My first thought was to say the lens has more effect. Without it, there is no image because, technically speaking, there would be no way to collect the available image-forming light and bring it to a common point of focus at the film plane, er... the sensor plane.
The camera controls many more functions than does the lens.
Yes, that is true. OTOH you should handle a mechanical camera at least once in your life. I suggest that you look at a 4 x 5 inch monorail/technical camera. Apart from not being able to be useful where size and speed are essential, there is nothing that such a camera cannot do. The multitude of functions and settings on current digital camera bodies have very little to do with creating/capturing images.
How do you think white balance was achieved prior to the advent of digital imaging? What about depth of field or sharp planes of focus? All that was required to capture an image was a light tight box, a lens, a shutter with a means of releasing it (preferably with a few different speed settings) an aperture on the lens that could be adjusted to vary the amount of incoming image-forming light and a shutter release.
The complexity of digital cameras derives from the designers trying to emulate the functions and facilities that could be found on any mechanical 35mm camera body. Do you really need a separate setting for aperture priority? Set the aperture to whatever you want to based on your need and meter for that setting.
The same can be said of shutter priority. Whatever is the speed that you cannot drop below, meter for that speed. The overhead inherent in having a computer on a chip work out every possible combination of exposure values for when you want to favour the aperture or the shutter speed (even if you never use them) strikes me as less than necessary.
There was a time that one simply HAD to have a prime lens to get real quality.
Absolutely! I was one of the fools who had believed the marketing men and I had stupidly bought the much vaunted Nikkor 43 ~ 86mm f/3.5 lens, which was supposed to be a fantastic lens by all accounts. What a dog! The experience stopped me buying any more zoom lenses until 2004.
and now there's a chip in nearly everything.
Even on my shoulder... given the huge move towards automation of just about everything and that leaves me wondering how many more custom functions I need before I can become a professional photographer.
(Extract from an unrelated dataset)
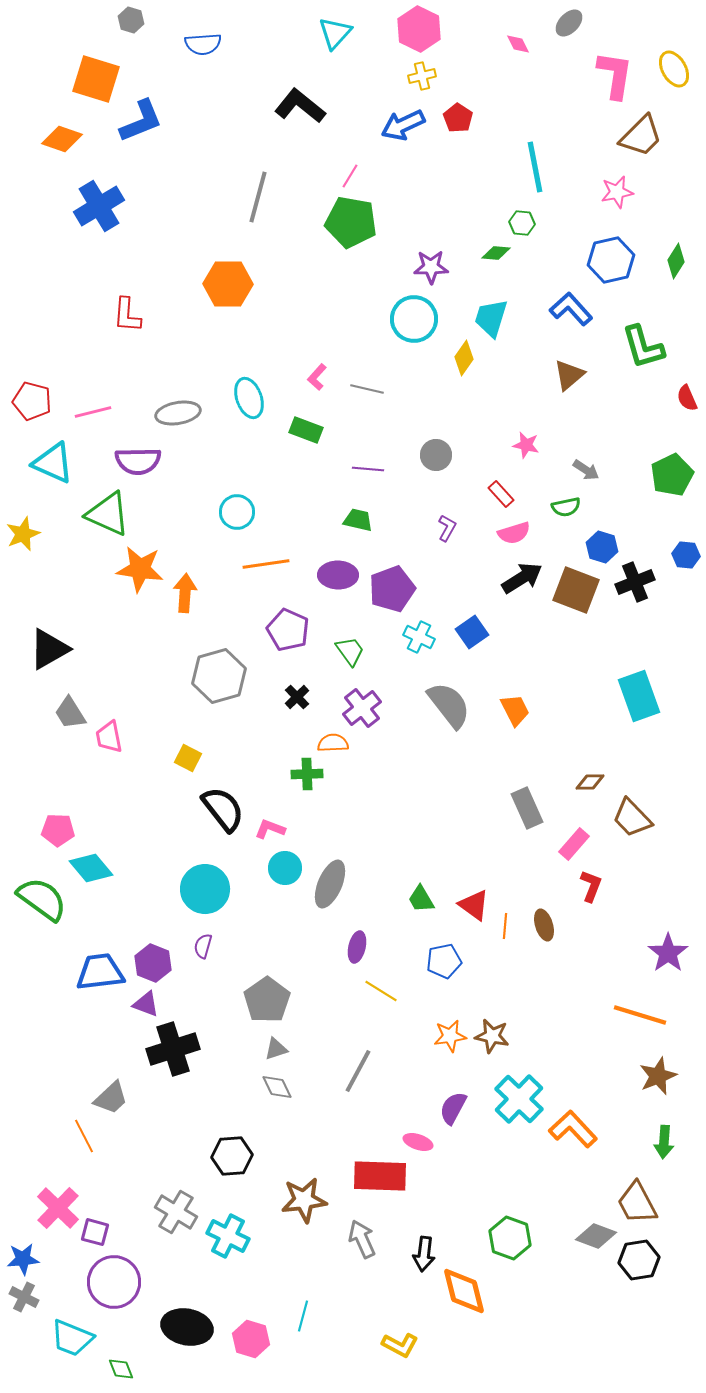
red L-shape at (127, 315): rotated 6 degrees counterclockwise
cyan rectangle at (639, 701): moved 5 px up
Not having any medium format experience at all, I would like to know if there are any lens issues there?
Medium format lenses have less work to do than 35mm and smaller formats. The image magnification that is required is much less and the lenses are easier to design. Whether a 6x7cm silicon sensor will show the lenses to be not good enough, is a matter for speculation. In terms of film, the lenses were able to capture a far more subtle tonal gradation than smaller formats. Images tended to look smoother and sharper at any given size of print.